→ Your task: Search the records for the string "anchor" and copy every line in which it appears.

[Stored data]

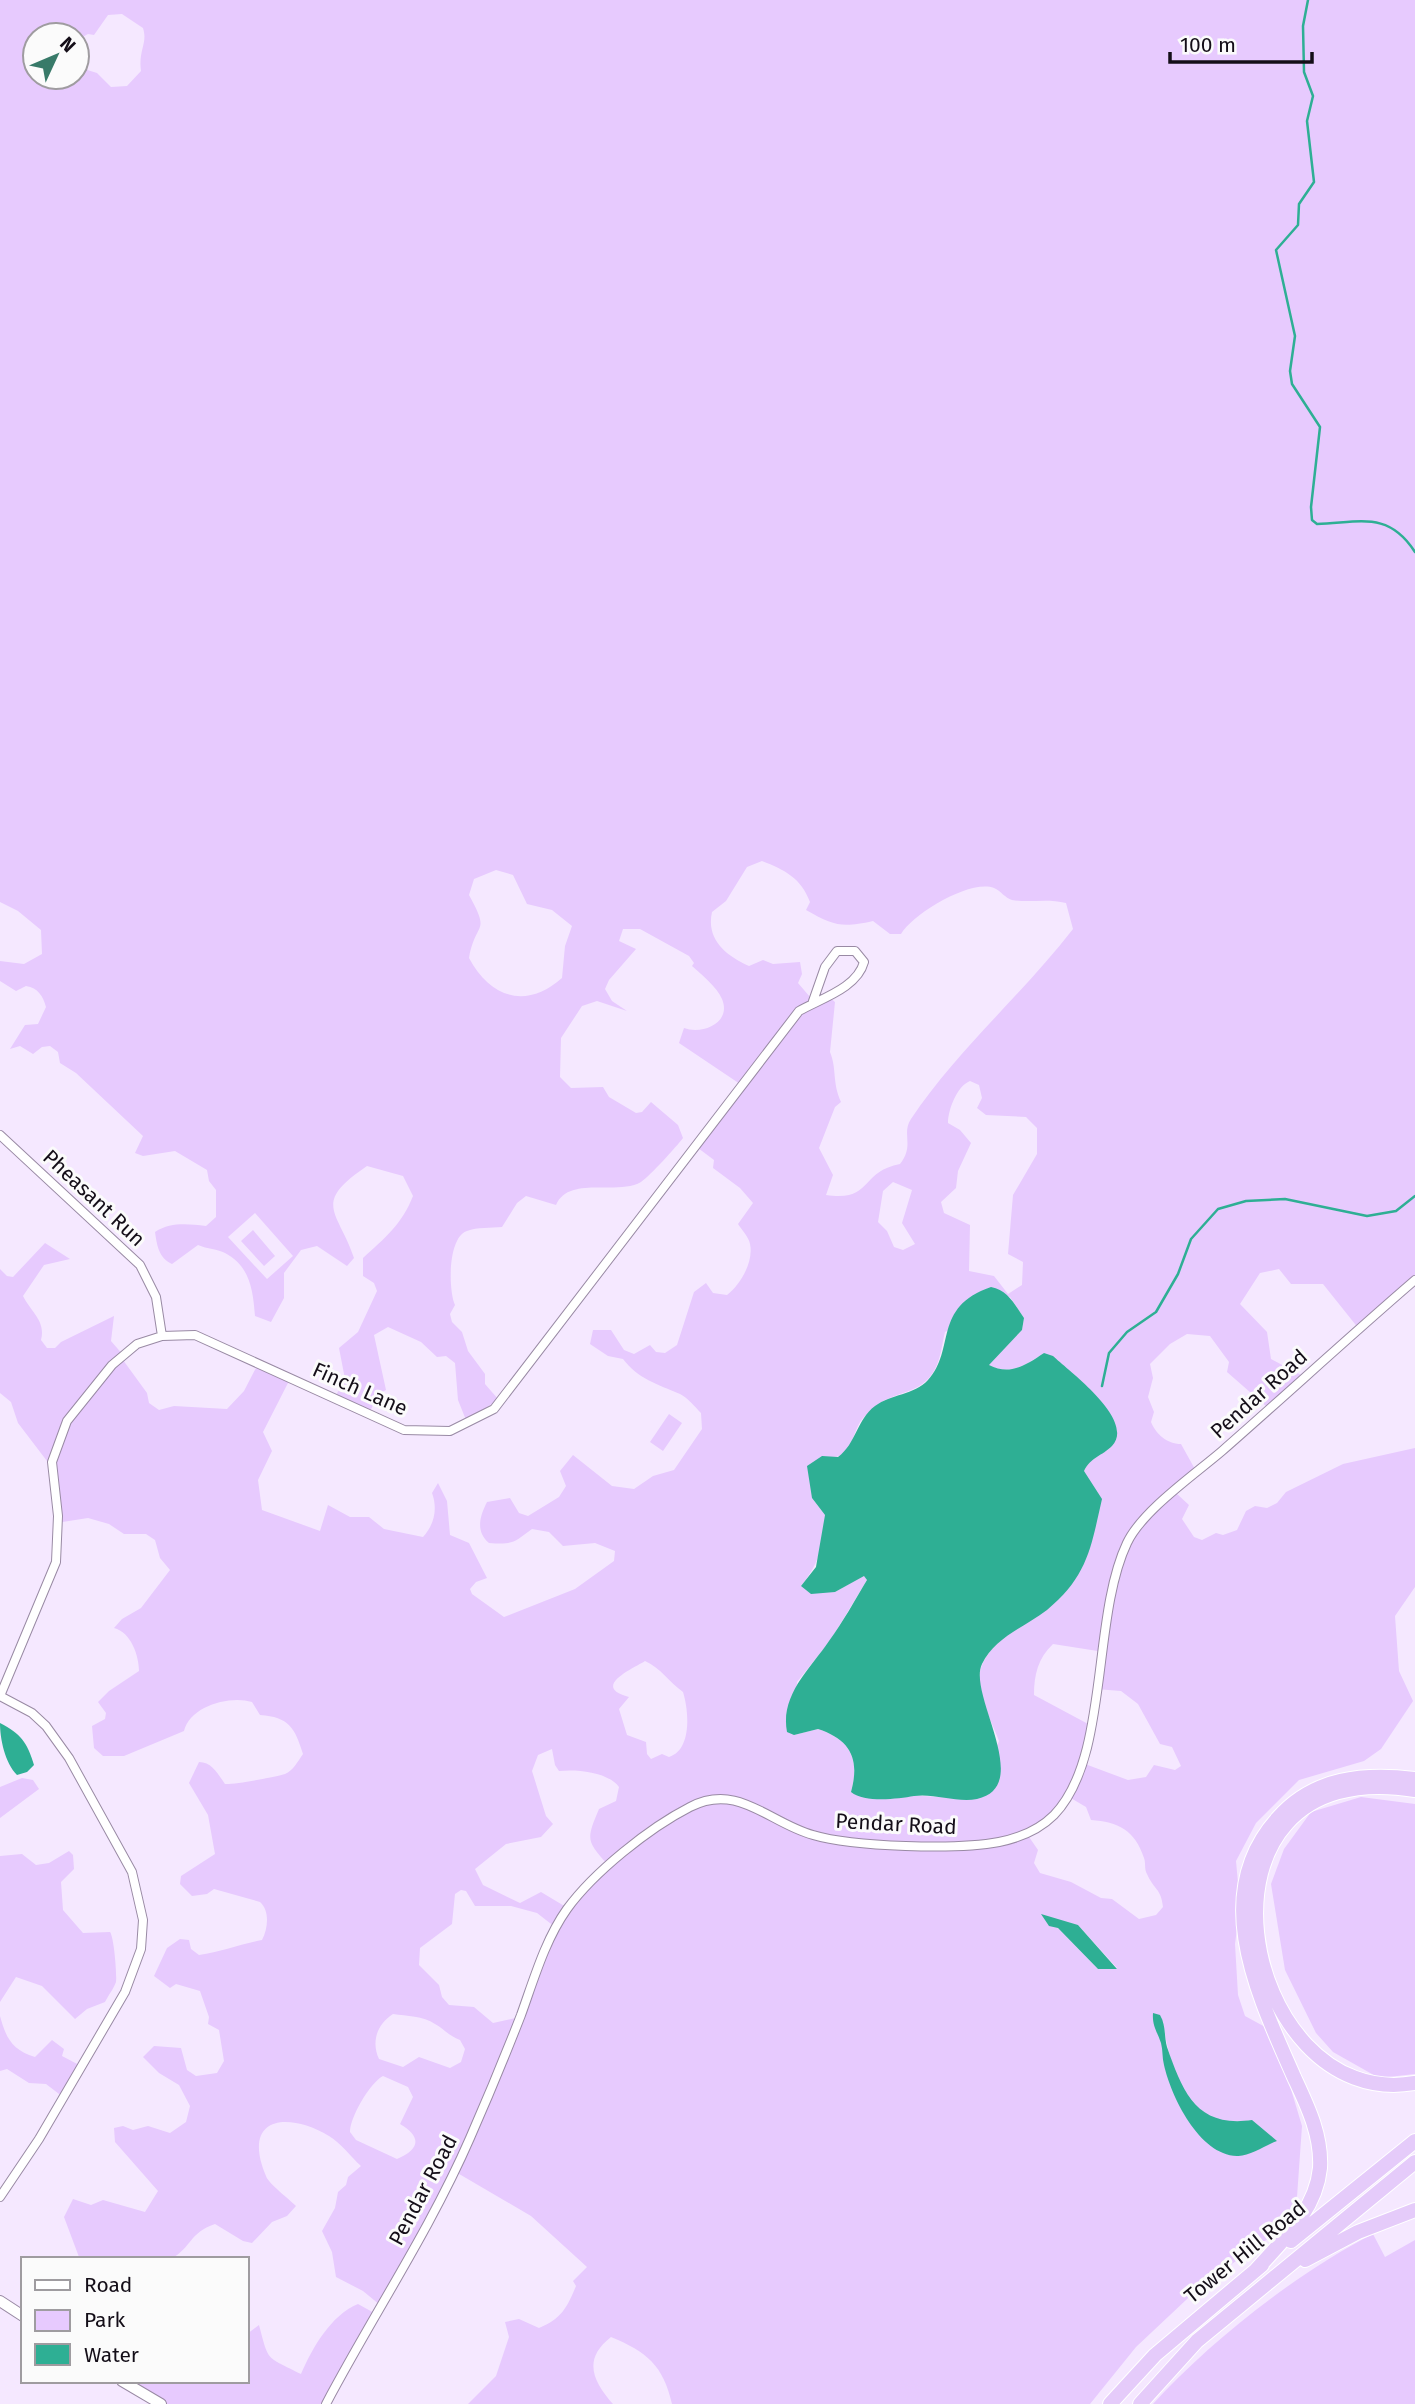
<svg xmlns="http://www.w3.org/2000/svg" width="1415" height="2404" font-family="'Fira Sans',sans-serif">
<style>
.green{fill:#e7cafe;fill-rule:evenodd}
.water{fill:#2eaf94}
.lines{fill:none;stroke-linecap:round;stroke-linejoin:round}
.stream{stroke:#2eaf94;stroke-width:2.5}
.street-casing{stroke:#998aa4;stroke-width:10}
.secondary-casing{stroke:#998aa4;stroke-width:12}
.highway-casing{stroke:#fff;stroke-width:16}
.street{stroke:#fff;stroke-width:8}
.secondary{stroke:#fff;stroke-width:10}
.highway{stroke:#e5cbfa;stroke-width:14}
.labels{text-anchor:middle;stroke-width:6;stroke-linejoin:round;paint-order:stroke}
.street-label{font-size:21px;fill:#140e18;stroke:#fbfbfb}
</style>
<rect width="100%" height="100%" fill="#f5e8ff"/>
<path class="green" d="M0 0H1415V1279L1359 1329 1323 1284H1291L1279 1269 1260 1273 1240 1304 1267 1332 1271 1359 1305 1377 1267 1407 1227 1372 1229 1362 1210 1336 1187 1334 1170 1344 1150 1364 1153 1378 1148 1397 1154 1412 1151 1422C1156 1434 1167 1444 1181 1444L1196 1471 1176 1493 1189 1505 1182 1519 1194 1537 1202 1540 1216 1533 1223 1535 1237 1530 1246 1511 1255 1506 1267 1508 1277 1503 1286 1492 1343 1464 1415 1448V1587L1395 1616 1399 1671 1413 1701 1381 1749 1364 1761 1299 1780 1256 1823 1236 1861 1240 1905 1235 1944 1238 1995 1245 2016 1267 2028 1284 2066 1302 2126 1297 2197 1275 2234 1203 2284 1136 2347 1090 2404H672C663 2365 647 2352 611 2337 583 2359 592 2380 613 2404H468L496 2376 509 2337 505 2322 519 2319 539 2328C561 2319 567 2308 576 2286L573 2281 587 2267 531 2216 454 2171 380 2305 363 2291 336 2277 332 2252 322 2231 335 2208 338 2192 346 2185 348 2177 361 2166C351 2157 341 2143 329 2136 287 2111 241 2117 266 2176 268 2183 289 2199 296 2206L287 2216 272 2222 252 2243 243 2241 215 2224C189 2233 192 2247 171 2259H72L79 2257 64 2217 73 2199 91 2205 103 2200 145 2212 158 2191 115 2142 114 2128 123 2126 133 2130 148 2126 170 2133 186 2122 190 2106 179 2085 159 2073 143 2057 154 2046 181 2048 187 2070 196 2076 217 2073 224 2061 219 2030 208 2024 209 2017 200 1991 176 1984 170 1988 154 1976 167 1948 180 1939 189 1940 191 1949 199 1955C221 1952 240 1944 262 1940 268 1928 270 1911 260 1902L214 1889 207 1894 192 1896 180 1884 181 1876 215 1854 208 1815 189 1783 199 1762C212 1762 218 1774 225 1784 232 1785 276 1777 285 1774 293 1771 298 1761 303 1754 295 1728 289 1717 260 1715L252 1702C230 1695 190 1706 184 1731L124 1756H103L94 1748 92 1726 105 1719 106 1713 98 1702 109 1691 139 1671C139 1656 131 1632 114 1628L122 1619 141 1608 170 1570 160 1558 155 1540 146 1534H124L109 1524 88 1518 56 1523 50 1465 18 1423 11 1402 0 1393V1269L7 1276 13 1277 45 1243 70 1259 44 1265 23 1296C31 1312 46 1321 41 1340L47 1348H55L61 1342 114 1316 111 1341 124 1356 123 1360 147 1393 149 1403 159 1410 174 1406 227 1409 244 1391 258 1364 290 1379 263 1432 272 1451 258 1480 262 1510 320 1531 328 1505 350 1517H369L384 1529 423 1537C434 1525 438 1509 432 1493L438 1483 447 1501 450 1535 469 1543 487 1578 476 1582 470 1589 472 1594 504 1617 575 1589 614 1561 615 1551 595 1543 563 1546 549 1532 532 1529C514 1542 514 1545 489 1543 475 1531 480 1516 487 1502L510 1498 519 1513 528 1516 559 1497 566 1486 560 1471 573 1455 612 1486 634 1489 653 1476 674 1470 702 1429 701 1413C695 1407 688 1398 680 1394 657 1384 638 1379 623 1359L608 1356 590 1344 593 1330H611L624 1350 634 1354 650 1345 656 1352 665 1353 677 1345 694 1292 706 1283 713 1293 727 1295C740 1285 754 1262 750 1244 749 1237 741 1229 738 1224L753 1203 740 1188 713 1168 714 1160 698 1148 743 1086 679 1043 684 1028C702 1035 732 1023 722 999 717 987 702 975 692 966L694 963 689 956 640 929H623L619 941 636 949 609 980 605 989 612 1001 627 1011 597 1001 582 1006 561 1038 560 1077 571 1088 603 1087 609 1097 636 1113 642 1112 651 1102 678 1125 683 1138C676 1147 650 1176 641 1182 617 1196 569 1175 556 1205L526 1196 517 1203 502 1227C491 1228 477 1227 467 1231 448 1237 448 1289 455 1305L450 1314 452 1322 462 1332 468 1351 485 1374V1384L498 1399 495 1402 466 1420 458 1400 455 1363 446 1356 437 1357 421 1342 388 1327 374 1335 386 1390 379 1394 369 1413 335 1397 345 1379 339 1348 358 1332 377 1291 374 1283 363 1276V1258C385 1238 402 1224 413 1196L403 1176 367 1166C311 1204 338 1210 354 1258L347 1266 317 1246 301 1250 284 1273V1298L271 1322 255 1316C253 1290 250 1266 225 1253 218 1249 207 1249 198 1245L172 1264C159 1258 157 1246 155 1232 171 1222 187 1224 206 1226L216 1217V1190L209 1181 207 1170 175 1151 143 1156 135 1153 143 1136 76 1073 60 1063 58 1052 50 1046 42 1047 33 1054 20 1046 10 1049 25 1025 38 1024 46 1007C43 996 38 988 26 986L16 991 0 981V961L24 964 42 954 41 930 18 911 0 902ZM122 14 143 28C148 44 138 50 141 71L127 86 111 87 97 73 81 68 77 60V77H35V35H77V49L79 39 88 34 94 35 108 15ZM762 861C785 870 801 878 810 902L806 910C834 926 842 928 873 921L890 934H901C913 914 970 879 994 888 1001 891 1005 898 1012 900 1030 903 1047 898 1066 903L1073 929C1022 995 957 1050 911 1119 901 1134 915 1145 900 1164 859 1172 873 1202 826 1195L833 1175 819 1148 835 1107 841 1102C832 1082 837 1069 830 1052L835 1002 829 997H810L798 983 802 974 800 962 773 964 763 960 749 966C725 955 706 939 712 912L726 901 747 867ZM496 870 513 875 527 904 552 910 572 926 565 946 562 978C527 1009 491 999 469 958 476 920 491 935 469 895L474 879ZM970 1081 979 1085 982 1098 977 1108 986 1115 1026 1117 1037 1128V1154L1013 1195 1008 1254 1023 1262 1022 1285 1008 1294 994 1276 969 1271 970 1225 944 1213 941 1202 956 1188 958 1171 971 1143 960 1130 948 1123C948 1110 957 1086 970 1081ZM893 1182 912 1190 902 1223 915 1244 903 1250 894 1247 887 1231 878 1222 883 1191ZM255 1213 293 1256 267 1279 228 1237ZM1010 1297 1024 1318 1022 1330 988 1365C1010 1376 1026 1365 1044 1353L1112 1446 1089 1461 1084 1471 1047 1609C1020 1627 972 1649 980 1689 983 1706 993 1725 999 1741L976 1799 851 1792C860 1759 851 1740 818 1729L794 1735 797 1682 830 1641 867 1580 864 1575 835 1592 801 1586C821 1561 822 1546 825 1515L812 1498 832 1457C853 1458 852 1429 864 1417 870 1412 878 1403 885 1400 905 1391 924 1390 935 1369 941 1358 942 1344 945 1332ZM1053 1644 1104 1652 1096 1689 1121 1691 1138 1704 1160 1744 1172 1747 1181 1766 1175 1770 1154 1765 1146 1777 1128 1780 1085 1764 1090 1725 1034 1695C1034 1675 1038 1658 1053 1644ZM645 1661C661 1668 669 1682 683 1692 689 1711 692 1750 669 1757L662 1754 651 1759 647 1754 646 1742 627 1735 619 1709 629 1697C589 1687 636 1667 645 1661ZM552 1749 555 1765 559 1771C577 1769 608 1772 619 1787L616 1801 599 1809C586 1840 586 1841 609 1866L566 1907 541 1892 520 1903 483 1885 475 1869 506 1844 541 1837 553 1824 546 1816 532 1771 538 1755ZM1069 1797 1086 1807 1091 1820C1118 1822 1135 1830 1144 1858 1146 1863 1144 1869 1147 1874 1154 1890 1161 1888 1163 1907L1156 1915 1139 1919 1112 1899 1101 1898 1071 1882 1040 1873 1034 1863 1038 1850 1027 1834 1052 1816ZM461 1890 466 1891 475 1906H511L537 1913 555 1927 520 2017 493 2023 474 2007 449 2005 442 1997 439 1985 419 1965 420 1948 452 1924 455 1894ZM1078 1925 1117 1968V1969H1098L1058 1928ZM393 2014C407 2016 423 2016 435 2024 444 2029 449 2036 460 2040L465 2049 461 2062 450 2068 419 2057 403 2067 379 2059C371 2042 377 2024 393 2014ZM1163 2021C1167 2053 1179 2099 1209 2118 1222 2126 1238 2122 1252 2120L1204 2139C1175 2100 1158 2071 1163 2021ZM383 2076 408 2087 413 2097 400 2124C422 2137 420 2149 397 2159L356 2140 350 2132C350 2117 370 2083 383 2076Z
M253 1230 275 1256 264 1266 241 1241Z
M669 1414 682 1423 663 1451 650 1442Z
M22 1778 33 1780 39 1789 0 1818V1787Z
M1361 1797 1415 1804V2074L1379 2078 1333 2052 1316 2033 1285 1970 1271 1884 1284 1849 1311 1812Z
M69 1851 73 1855 74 1869 61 1882 63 1910 83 1933 110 1932C114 1937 117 1974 116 1982 114 1988 108 1996 105 2002L87 2009 75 2019 42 1986 16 1977 0 2002V1856L22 1854 36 1865 49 1863Z
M0 2016C6 2038 12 2050 35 2057L52 2040 64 2049 62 2056 81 2066 63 2097 46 2084 29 2083 7 2069 0 2071Z
M1373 2234 1385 2257 1415 2240V2404H1153C1210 2341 1298 2272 1373 2234Z
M358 2304 376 2314 326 2404H156L116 2381H247V2334L259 2325C269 2363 266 2356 301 2374 312 2348 331 2315 358 2304Z"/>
<path class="water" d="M991 1287C1008 1290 1015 1305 1024 1318L1022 1330 989 1365C1010 1376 1026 1365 1044 1353L1053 1356C1070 1372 1136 1420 1112 1446 1102 1456 1091 1457 1084 1471L1102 1499C1091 1547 1088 1576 1047 1610 1025 1627 995 1637 982 1664 967 1694 1035 1786 977 1799 957 1803 934 1793 914 1796 897 1799 865 1803 851 1792 860 1759 851 1740 818 1729L794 1735 787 1732C780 1695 810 1669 829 1641 843 1622 855 1600 867 1580L864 1576 835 1592 811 1594 801 1586 816 1567 825 1515 812 1498 807 1466 822 1456 838 1457C856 1444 857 1419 875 1406 891 1394 914 1395 928 1380 956 1350 932 1307 991 1287Z
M0 1723C21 1734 27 1742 34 1765L27 1772 17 1775C5 1763 0 1739 0 1723Z
M1041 1914 1078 1925 1117 1969H1098L1058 1928 1049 1926Z
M1153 2013 1160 2015C1166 2025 1164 2036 1167 2047 1183 2093 1197 2128 1252 2120L1277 2141C1266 2145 1249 2157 1237 2156 1199 2155 1171 2096 1164 2065 1162 2058 1163 2050 1161 2043 1157 2031 1152 2026 1153 2013Z"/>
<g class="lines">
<path class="stream" d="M1308 0 1303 26 1304 72 1313 96 1307 121 1314 182 1299 204 1298 225 1276 250 1295 336 1290 371 1292 384 1320 427 1311 507 1312 520 1317 524C1359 523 1388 510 1415 552
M1102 1386 1109 1353 1127 1332 1156 1312 1178 1274 1191 1239 1218 1209 1246 1201 1285 1199 1367 1216 1396 1211 1415 1196"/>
<g class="street-casing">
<path id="street" d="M0 1135 140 1265 156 1297 162 1336
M0 1696 56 1562 58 1516 52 1462 67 1421 112 1365 137 1344 162 1336 195 1335 404 1430 450 1431 494 1409 799 1011C822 998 857 988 864 962L855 951H837L825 967 812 1004
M0 1696 32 1713 46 1726 69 1758 132 1872 143 1920 141 1949 125 1992 39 2139 0 2197
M326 2404C373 2315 430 2230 470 2138 488 2097 505 2056 521 2015 534 1979 545 1940 567 1909 594 1872 649 1828 690 1807 738 1782 769 1823 813 1835 853 1847 958 1850 999 1842 1019 1838 1040 1829 1054 1815 1110 1757 1091 1619 1127 1543 1142 1511 1194 1475 1222 1451 1287 1394 1350 1336 1415 1280"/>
</g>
<g class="secondary-casing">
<path id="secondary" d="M0 2301 23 2316
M122 2381 161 2404"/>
</g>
<g class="highway-casing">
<path id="highway" d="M1415 1790C1170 1750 1239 2114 1415 2083
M1291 2241 1415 2141
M1305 2260 1358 2232 1415 2210
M1256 2270C1283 2240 1316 2210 1320 2168 1322 2135 1307 2105 1294 2077 1259 1997 1208 1895 1278 1818 1314 1777 1364 1773 1415 1779
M1110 2404 1155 2355 1262 2265
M1140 2404 1197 2341 1415 2162"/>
</g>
<use href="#street" class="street"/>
<use href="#secondary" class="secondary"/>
<use href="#highway" class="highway"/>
</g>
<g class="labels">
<g class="street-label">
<text transform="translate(94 1198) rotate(43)" y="7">Pheasant Run</text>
<text transform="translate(360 1389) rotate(24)" y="7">Finch Lane</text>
<text transform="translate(1259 1394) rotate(-42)" y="7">Pendar Road</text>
<text transform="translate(896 1824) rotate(3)" y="7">Pendar Road</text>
<text transform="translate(423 2190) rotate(-62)" y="7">Pendar Road</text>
<text transform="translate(1245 2252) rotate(-39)" y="7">Tower Hill Road</text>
</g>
</g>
<rect x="21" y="2257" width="228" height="126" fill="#fbfbfb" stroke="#9f9ca0" stroke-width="2"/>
<rect x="35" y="2280" width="35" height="10" fill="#ffffff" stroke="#9f9ca0" stroke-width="2"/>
<text x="84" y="2292" font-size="21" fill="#140e18">Road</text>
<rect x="35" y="2310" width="35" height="21" fill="#e7cafe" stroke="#9f9ca0" stroke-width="2"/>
<text x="84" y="2327" font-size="21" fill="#140e18">Park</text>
<rect x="35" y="2344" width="35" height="21" fill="#2eaf94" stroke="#9f9ca0" stroke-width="2"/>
<text x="84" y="2362" font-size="21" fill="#140e18">Water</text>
<g transform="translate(56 56) rotate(46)"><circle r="33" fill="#fbfbfb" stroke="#9f9ca0" stroke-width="2"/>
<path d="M0-5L12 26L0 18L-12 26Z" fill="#387a69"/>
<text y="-10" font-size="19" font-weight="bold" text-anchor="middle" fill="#140e18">N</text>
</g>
<path d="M1170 52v10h142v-10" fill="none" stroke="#140e18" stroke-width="3.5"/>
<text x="1180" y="52" font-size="21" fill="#140e18" stroke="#fbfbfb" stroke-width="5" paint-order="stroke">100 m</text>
</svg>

→ Answer space:
.labels{text-anchor:middle;stroke-width:6;stroke-linejoin:round;paint-order:stroke}
<text y="-10" font-size="19" font-weight="bold" text-anchor="middle" fill="#140e18">N</text>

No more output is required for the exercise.